Design of Planar Parallel Robots With Preloaded Flexures for Guaranteed Backlash Prevention

[+] Author and Article Information
Wei Wei

Department of Mechanical Engineering, Advanced Robotics and Mechanisms Applications Laboratory (ARMA Lab), Columbia University, New York, NY 10027ww2161@columbia.edu

Nabil Simaan1

Department of Mechanical Engineering, Advanced Robotics and Mechanisms Applications Laboratory (ARMA Lab), Columbia University, New York, NY 10027ns2236@columbia.edu

Throughout this paper, a twist is defined as a three- or six-dimensional column vector with linear velocity preceding the angular velocity.

1

Corresponding author.

[Stored data entries]
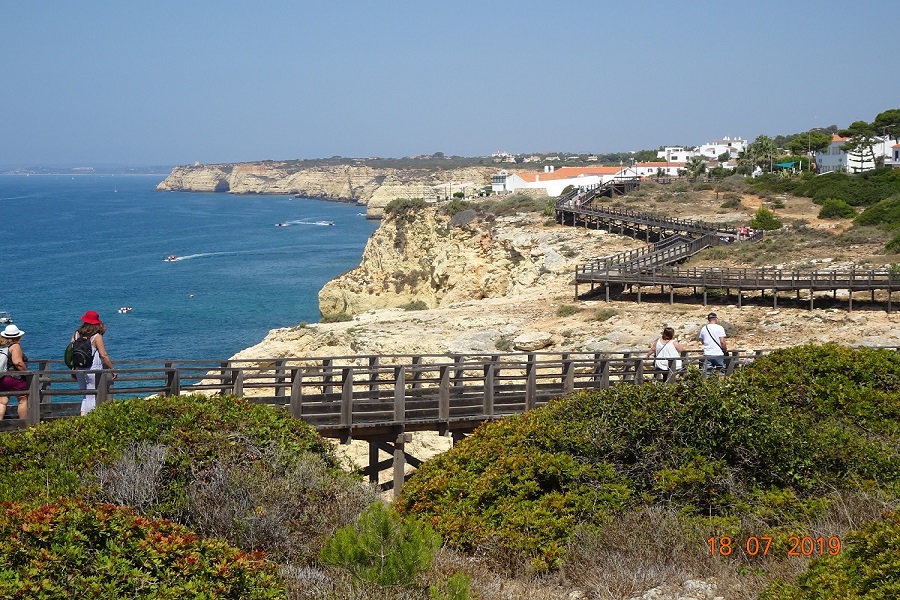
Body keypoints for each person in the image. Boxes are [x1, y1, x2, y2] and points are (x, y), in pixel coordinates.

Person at [71, 310, 116, 415]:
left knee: (85, 395)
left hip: (79, 369)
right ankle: (89, 419)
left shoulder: (76, 334)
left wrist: (73, 370)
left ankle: (82, 416)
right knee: (91, 396)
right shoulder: (97, 337)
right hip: (93, 368)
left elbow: (71, 353)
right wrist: (112, 369)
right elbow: (104, 355)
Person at [0, 324, 29, 419]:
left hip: (2, 377)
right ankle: (24, 425)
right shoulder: (15, 346)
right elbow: (18, 362)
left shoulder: (2, 346)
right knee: (22, 399)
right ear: (18, 336)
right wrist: (26, 372)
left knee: (2, 401)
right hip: (13, 377)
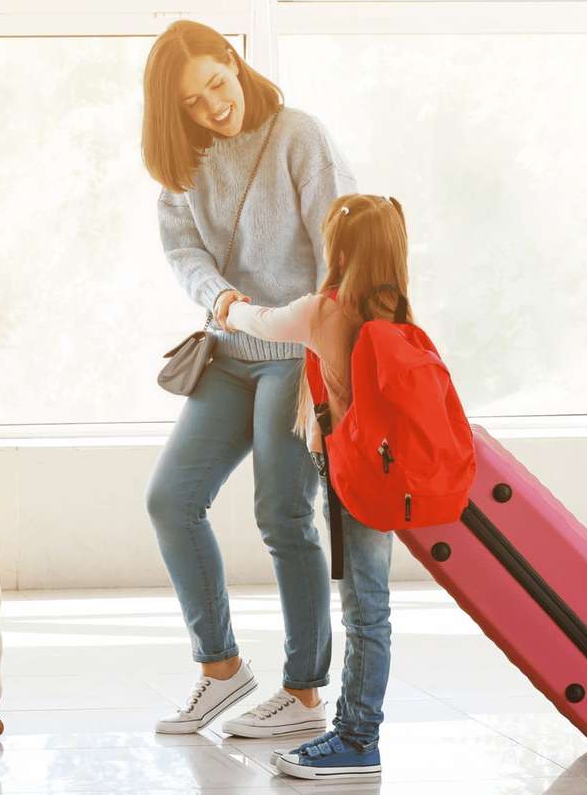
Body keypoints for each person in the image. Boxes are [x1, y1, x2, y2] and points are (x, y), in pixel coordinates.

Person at [140, 21, 356, 739]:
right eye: (194, 103)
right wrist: (223, 300)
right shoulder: (185, 163)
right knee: (171, 500)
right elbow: (183, 252)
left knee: (283, 516)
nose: (214, 107)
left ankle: (302, 693)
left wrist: (324, 349)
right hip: (229, 348)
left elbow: (340, 245)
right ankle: (222, 670)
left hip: (296, 356)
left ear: (234, 62)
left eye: (217, 84)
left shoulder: (299, 136)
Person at [227, 194, 414, 781]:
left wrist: (227, 306)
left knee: (364, 609)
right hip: (392, 473)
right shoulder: (399, 313)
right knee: (371, 605)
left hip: (353, 475)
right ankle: (355, 732)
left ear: (337, 248)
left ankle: (358, 739)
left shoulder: (323, 311)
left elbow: (259, 323)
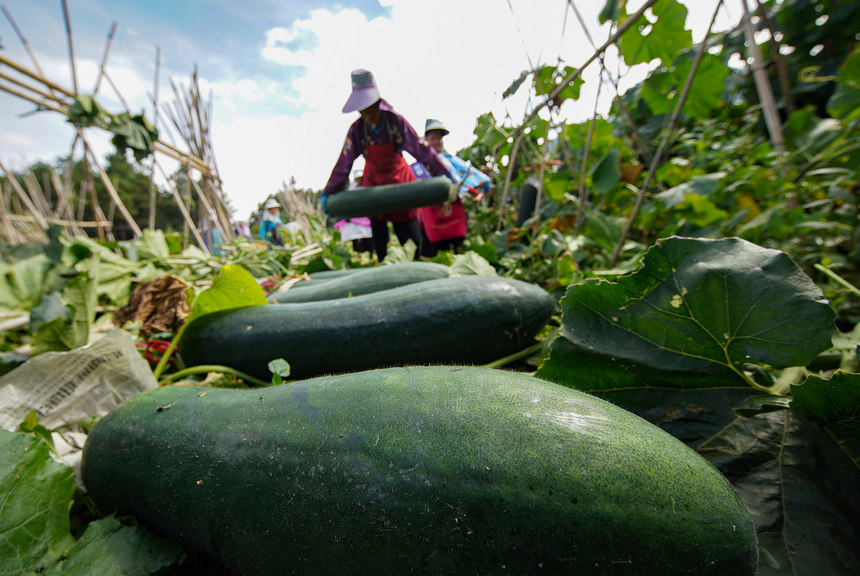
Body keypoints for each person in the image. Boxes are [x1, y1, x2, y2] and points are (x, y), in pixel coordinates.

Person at [321, 69, 451, 262]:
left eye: (370, 107)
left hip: (401, 185)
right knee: (381, 248)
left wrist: (444, 174)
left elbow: (420, 149)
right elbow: (344, 162)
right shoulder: (357, 130)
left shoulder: (395, 122)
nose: (367, 114)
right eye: (362, 109)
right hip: (374, 189)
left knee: (412, 243)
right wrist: (330, 191)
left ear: (377, 102)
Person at [417, 118, 492, 257]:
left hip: (451, 210)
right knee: (433, 249)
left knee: (456, 245)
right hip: (430, 213)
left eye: (438, 138)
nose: (436, 142)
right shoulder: (420, 166)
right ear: (426, 140)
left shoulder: (451, 162)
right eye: (432, 138)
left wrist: (484, 182)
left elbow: (471, 175)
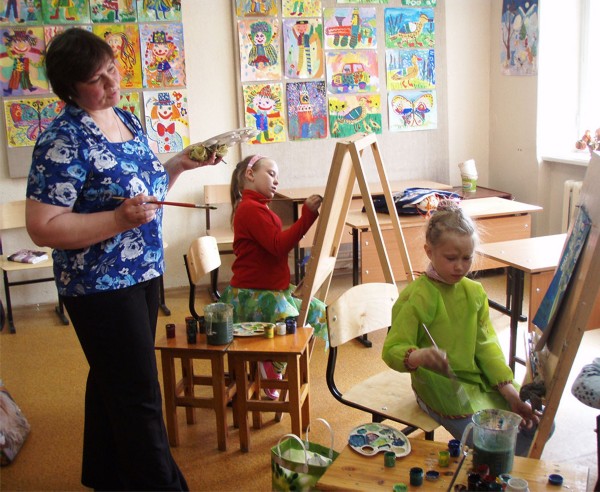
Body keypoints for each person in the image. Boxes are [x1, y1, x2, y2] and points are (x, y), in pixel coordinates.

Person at [24, 28, 221, 490]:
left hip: (142, 271)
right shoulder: (62, 140)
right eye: (97, 79)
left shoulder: (126, 118)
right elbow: (43, 226)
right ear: (70, 89)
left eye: (112, 69)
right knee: (139, 394)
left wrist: (178, 165)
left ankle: (106, 475)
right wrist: (116, 220)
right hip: (99, 285)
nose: (112, 83)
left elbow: (144, 192)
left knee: (112, 378)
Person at [382, 199, 541, 456]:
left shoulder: (473, 292)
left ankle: (502, 468)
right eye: (451, 258)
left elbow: (487, 347)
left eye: (467, 258)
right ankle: (496, 470)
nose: (460, 266)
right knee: (492, 443)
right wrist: (418, 356)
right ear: (429, 251)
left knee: (539, 427)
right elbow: (392, 349)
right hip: (439, 386)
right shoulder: (417, 296)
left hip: (478, 381)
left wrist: (510, 393)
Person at [220, 155, 328, 399]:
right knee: (292, 324)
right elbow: (278, 245)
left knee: (317, 310)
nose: (276, 181)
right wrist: (307, 217)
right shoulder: (250, 208)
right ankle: (271, 362)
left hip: (270, 290)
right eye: (271, 174)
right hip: (252, 295)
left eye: (277, 176)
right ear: (250, 175)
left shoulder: (259, 206)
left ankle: (272, 359)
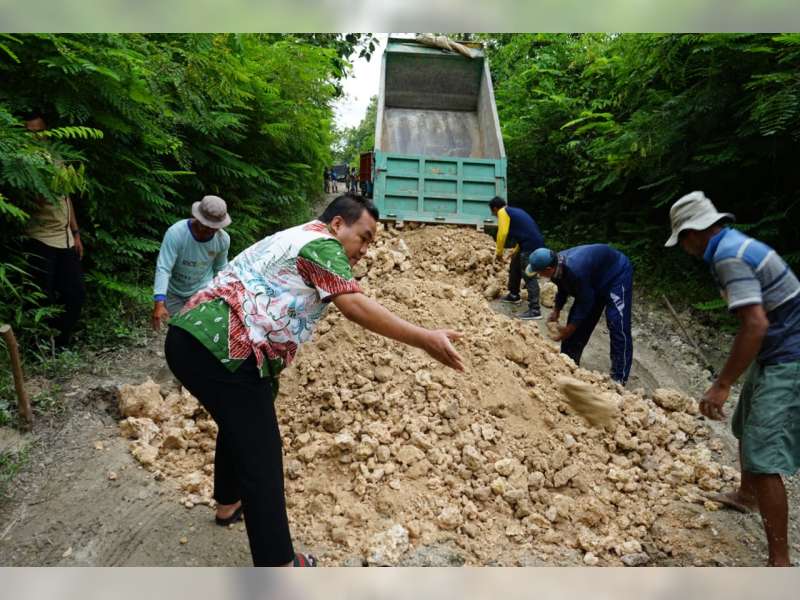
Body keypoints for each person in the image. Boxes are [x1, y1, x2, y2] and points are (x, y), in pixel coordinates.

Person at [164, 194, 464, 567]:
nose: (366, 250)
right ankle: (279, 567)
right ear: (338, 224)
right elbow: (352, 304)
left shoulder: (294, 236)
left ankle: (228, 503)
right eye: (365, 237)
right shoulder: (322, 243)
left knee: (239, 423)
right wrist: (425, 338)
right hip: (224, 349)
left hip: (190, 338)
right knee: (262, 459)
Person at [667, 190, 800, 567]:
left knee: (763, 456)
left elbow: (755, 325)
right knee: (744, 424)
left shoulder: (729, 257)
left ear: (694, 233)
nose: (684, 248)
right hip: (776, 350)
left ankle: (781, 563)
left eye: (682, 240)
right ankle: (747, 496)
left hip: (790, 357)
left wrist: (723, 383)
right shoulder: (733, 246)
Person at [527, 244, 633, 384]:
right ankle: (567, 363)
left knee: (617, 323)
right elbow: (562, 288)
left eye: (539, 273)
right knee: (578, 322)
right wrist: (556, 310)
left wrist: (568, 329)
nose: (539, 276)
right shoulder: (555, 265)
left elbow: (585, 302)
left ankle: (619, 377)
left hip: (615, 274)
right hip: (592, 280)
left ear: (548, 269)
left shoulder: (575, 270)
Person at [23, 114, 86, 349]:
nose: (36, 137)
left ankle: (61, 342)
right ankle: (37, 346)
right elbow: (32, 201)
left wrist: (76, 233)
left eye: (39, 131)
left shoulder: (56, 157)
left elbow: (66, 197)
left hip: (65, 237)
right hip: (40, 237)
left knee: (75, 293)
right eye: (30, 132)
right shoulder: (22, 163)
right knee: (41, 296)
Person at [151, 195, 231, 330]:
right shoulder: (176, 233)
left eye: (214, 227)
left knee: (199, 331)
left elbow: (221, 269)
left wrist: (226, 295)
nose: (210, 230)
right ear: (198, 218)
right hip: (175, 292)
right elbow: (164, 268)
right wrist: (159, 303)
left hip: (202, 290)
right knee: (177, 330)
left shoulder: (222, 239)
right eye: (206, 226)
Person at [488, 196, 544, 320]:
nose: (494, 215)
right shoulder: (514, 211)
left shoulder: (503, 212)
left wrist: (499, 253)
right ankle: (514, 295)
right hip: (529, 243)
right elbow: (524, 231)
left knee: (529, 274)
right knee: (514, 265)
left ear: (495, 208)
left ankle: (535, 309)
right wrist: (515, 250)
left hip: (530, 246)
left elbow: (502, 233)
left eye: (493, 212)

What this exercise asks:
1. In the paper header on planar parallel robots, how is a twist defined?
2. Retype everything in the paper header on planar parallel robots from "Nabil Simaan1" down to "the angular velocity.".
3. What would come next in the paper header on planar parallel robots? Write a continuation that picks up after its final line.
These entries were taken from a separate source.

Outputs for the tasks:
1. A twist is a three- or six-dimensional column vector with linear velocity preceding the angular velocity.

2.
Nabil Simaan1

Department of Mechanical Engineering, Advanced Robotics and Mechanisms Applications Laboratory (ARMA Lab), Columbia University, New York, NY 10027ns2236@columbia.edu

Throughout this paper, a twist is defined as a three- or six-dimensional column vector with linear velocity preceding the angular velocity.

3.
J. Mechanisms Robotics 2(1), 011012 (Jan 11, 2010) (10 pages) doi:10.1115/1.4000522 History: Received December 16, 2008; Revised July 23, 2009; Published January 11, 2010

The precision of parallel robots is limited by backlash in their joints. This paper investigates algorithms for designing inexpensive planar parallel robots with prescribed backlash-free workspace. The method of closing the backlash of the actuators uses preloaded flexible joints to replace the passive joints. These flexible joints may be made using standard joints with preloaded springs or by using preloaded flexure joints. Given a norm-bounded wrench acting on the robot, an algorithm is presented for determining the required preload for the flexible joints in order to guarantee backlash-free operation along a path or within a prescribed workspace. An investigation of the effects of the preloaded flexible joints on the stiffness is carried out using performance measures comparing the same robot with or without preloaded joints. These performance measures use an extended stiffness definition based on three noncollinear vertices on the moving platform. This paper presents simulations of the statics, stiffness, and backlash prevention algorithm, followed by experimental validations.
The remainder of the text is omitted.